| The article claims that, when they switched to io_uring, > throughput increased by an order of magnitude almost immediately But right near the start is the real story: the sync version had > the classic fsync() call after every write to the log for durability They are not comparing performance of sync APIs vs io_uring. They're comparing using fsync vs not using fsync! They even go on to say that a problem with async API is that > you lose the durability guarantee that makes databases useful. ... the data might still be sitting in kernel buffers, not yet written to stable storage. No! That's because you stopped using fsync. It's nothing to do with your code being async. If you just removed the fsync from the sync code you'd quite possibly get a speedup of an order of magnitude too. Or if you put the fsync back in the async version (I don't know io_uring well enough to understand that but it appears to be possible with "io_uring_prep_fsync") then that would surely slide back. Would the io_uring version still be faster either way? Quite possibly, but because they made an apples-to-oranges comparison, we can't know from this article. (As other commenters have pointed out, their two-phase commit strategy also fails to provide any guarantee. There's no getting around fsync if you want to be sure that your data is really on the storage medium.) |
> No! That's because you stopped using fsync. It's nothing to do with your code being async.
From that section, it sounds like OP was tossing data into the io_uring submition queue and calling it "done" at that point (ie: not waiting for the io_uring completion queue to have the completion indicated). So yes, fsync is needed, but they weren't even waiting for the kernel to start the write before indicating success.

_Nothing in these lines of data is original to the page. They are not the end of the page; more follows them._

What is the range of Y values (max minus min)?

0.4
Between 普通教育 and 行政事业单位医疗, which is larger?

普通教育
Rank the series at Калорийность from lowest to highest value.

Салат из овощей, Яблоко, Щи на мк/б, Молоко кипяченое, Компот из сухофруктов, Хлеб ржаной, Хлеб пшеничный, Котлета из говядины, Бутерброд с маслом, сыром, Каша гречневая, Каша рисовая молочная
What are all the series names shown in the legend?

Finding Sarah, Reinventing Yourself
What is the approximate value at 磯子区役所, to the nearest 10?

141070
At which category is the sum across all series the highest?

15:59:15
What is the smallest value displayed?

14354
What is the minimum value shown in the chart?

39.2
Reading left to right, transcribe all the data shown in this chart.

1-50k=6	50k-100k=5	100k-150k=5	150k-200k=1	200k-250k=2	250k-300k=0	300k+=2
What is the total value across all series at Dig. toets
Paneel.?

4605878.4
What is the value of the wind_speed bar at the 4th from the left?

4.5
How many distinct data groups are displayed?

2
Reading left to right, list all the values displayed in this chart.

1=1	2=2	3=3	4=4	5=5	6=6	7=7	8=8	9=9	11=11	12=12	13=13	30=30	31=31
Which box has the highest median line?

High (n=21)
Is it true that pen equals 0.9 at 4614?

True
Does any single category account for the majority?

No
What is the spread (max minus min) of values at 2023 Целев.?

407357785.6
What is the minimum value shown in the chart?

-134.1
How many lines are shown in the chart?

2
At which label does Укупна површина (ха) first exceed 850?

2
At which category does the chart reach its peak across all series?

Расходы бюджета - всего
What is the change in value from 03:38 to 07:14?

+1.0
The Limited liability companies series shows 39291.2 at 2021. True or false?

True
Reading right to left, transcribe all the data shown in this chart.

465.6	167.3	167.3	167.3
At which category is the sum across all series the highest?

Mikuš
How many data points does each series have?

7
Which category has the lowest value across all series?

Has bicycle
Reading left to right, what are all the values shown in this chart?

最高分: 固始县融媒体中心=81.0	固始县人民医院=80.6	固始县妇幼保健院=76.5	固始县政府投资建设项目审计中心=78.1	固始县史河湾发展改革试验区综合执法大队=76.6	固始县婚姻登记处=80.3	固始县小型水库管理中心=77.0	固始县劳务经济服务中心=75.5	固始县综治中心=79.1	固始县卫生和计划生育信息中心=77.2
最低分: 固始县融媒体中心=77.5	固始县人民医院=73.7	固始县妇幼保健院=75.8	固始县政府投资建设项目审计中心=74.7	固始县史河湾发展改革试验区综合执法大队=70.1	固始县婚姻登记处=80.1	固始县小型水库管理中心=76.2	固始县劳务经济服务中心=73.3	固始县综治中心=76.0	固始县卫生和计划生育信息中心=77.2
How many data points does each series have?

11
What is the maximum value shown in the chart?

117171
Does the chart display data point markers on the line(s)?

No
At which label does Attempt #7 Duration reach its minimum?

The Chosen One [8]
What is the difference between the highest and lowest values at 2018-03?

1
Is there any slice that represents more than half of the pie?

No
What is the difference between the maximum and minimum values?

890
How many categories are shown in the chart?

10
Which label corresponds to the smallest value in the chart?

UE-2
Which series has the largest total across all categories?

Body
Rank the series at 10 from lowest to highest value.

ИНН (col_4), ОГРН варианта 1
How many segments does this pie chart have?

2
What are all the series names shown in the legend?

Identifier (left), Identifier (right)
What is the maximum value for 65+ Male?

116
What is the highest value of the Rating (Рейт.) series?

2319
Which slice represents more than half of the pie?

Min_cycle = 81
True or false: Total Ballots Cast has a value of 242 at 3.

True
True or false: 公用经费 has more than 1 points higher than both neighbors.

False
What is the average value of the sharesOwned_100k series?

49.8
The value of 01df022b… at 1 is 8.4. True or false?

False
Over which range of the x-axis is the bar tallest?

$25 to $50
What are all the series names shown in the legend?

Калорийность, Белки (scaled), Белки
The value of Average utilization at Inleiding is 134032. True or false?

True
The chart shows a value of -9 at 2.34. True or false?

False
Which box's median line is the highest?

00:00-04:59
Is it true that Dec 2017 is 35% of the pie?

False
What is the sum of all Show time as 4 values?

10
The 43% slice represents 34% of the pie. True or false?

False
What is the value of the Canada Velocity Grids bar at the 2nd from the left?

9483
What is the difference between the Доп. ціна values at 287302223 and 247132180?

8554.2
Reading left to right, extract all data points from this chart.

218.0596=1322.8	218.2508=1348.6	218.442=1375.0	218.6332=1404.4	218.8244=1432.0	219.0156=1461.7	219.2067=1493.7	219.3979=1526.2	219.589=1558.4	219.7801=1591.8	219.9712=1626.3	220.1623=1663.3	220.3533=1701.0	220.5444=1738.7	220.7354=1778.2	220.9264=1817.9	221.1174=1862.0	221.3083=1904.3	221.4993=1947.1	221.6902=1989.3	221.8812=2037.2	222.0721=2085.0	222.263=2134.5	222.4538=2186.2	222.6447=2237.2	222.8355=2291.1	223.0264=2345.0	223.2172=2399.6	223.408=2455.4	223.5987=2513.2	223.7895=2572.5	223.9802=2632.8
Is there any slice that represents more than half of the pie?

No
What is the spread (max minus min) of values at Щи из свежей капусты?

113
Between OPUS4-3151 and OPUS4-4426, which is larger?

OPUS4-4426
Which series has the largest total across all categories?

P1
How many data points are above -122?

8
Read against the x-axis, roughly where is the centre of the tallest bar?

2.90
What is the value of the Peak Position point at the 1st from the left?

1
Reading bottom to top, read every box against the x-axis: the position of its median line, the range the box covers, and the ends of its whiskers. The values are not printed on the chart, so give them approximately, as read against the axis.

I think to some extent things have been confused because io_uring has a completion concept, but OP also has a separate completion concept in their dual wal design (where the second WAL they call the "completion" WAL).
But I'm not sure if OP really took away the right understanding from their issues with ignoring io_uring completions, as they then create a 5 step procedure that adds one check for an io_uring completion, but still omits another.
> 1. Write intent record (async)
> 2. Perform operation in memory
> 3. Write completion record (async)
> 4. Wait for the completion record to be written to the WAL
> 5. Return success to client
Note the lack of waiting for the io_uring completion of the intent record (and yes, there's still not any reference to fsync or alternates, which is also wrong). There is no ordering guarantee between independent io_urings (OP states they're using separate io_uring instances for each WAL), and even in the same io_uring there is limited ordering around completions (IOSQE_IO_LINK exists, but doesn't allow traversing submission boundaries, so won't work here because OP submits the work a separate times. They'd need to use IOSQE_IO_DRAIN which seems like it would effectively serialize their writes. which is why It seems like OP would need to actually wait for completion of the intent write).